What is needed: Print the entries exactly; no image belongs in the copy.

[[ Records for processing, beginning ]]

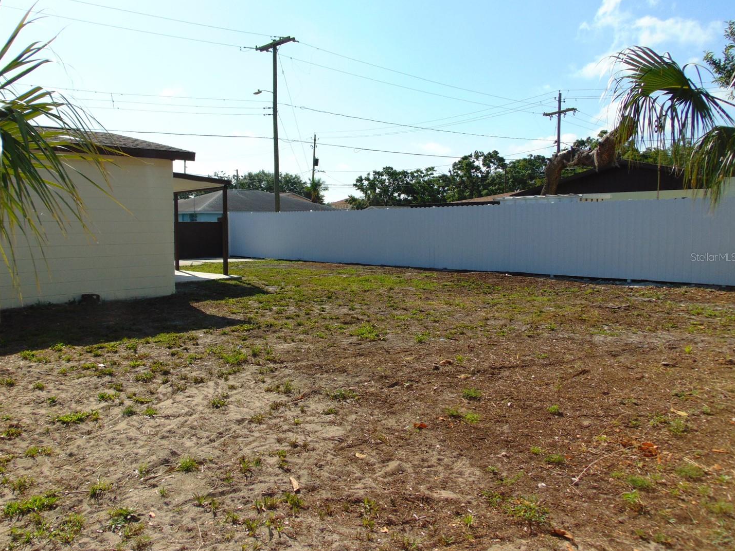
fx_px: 594
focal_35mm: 28
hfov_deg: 63.3
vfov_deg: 49.7
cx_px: 328
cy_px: 257
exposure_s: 1/250
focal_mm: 4.5
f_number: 7.7
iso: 80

[[ Records for processing, end ]]

Response box:
fx_px: 594
focal_35mm: 28
hfov_deg: 63.3
vfov_deg: 49.7
cx_px: 328
cy_px: 257
exposure_s: 1/250
focal_mm: 4.5
f_number: 7.7
iso: 80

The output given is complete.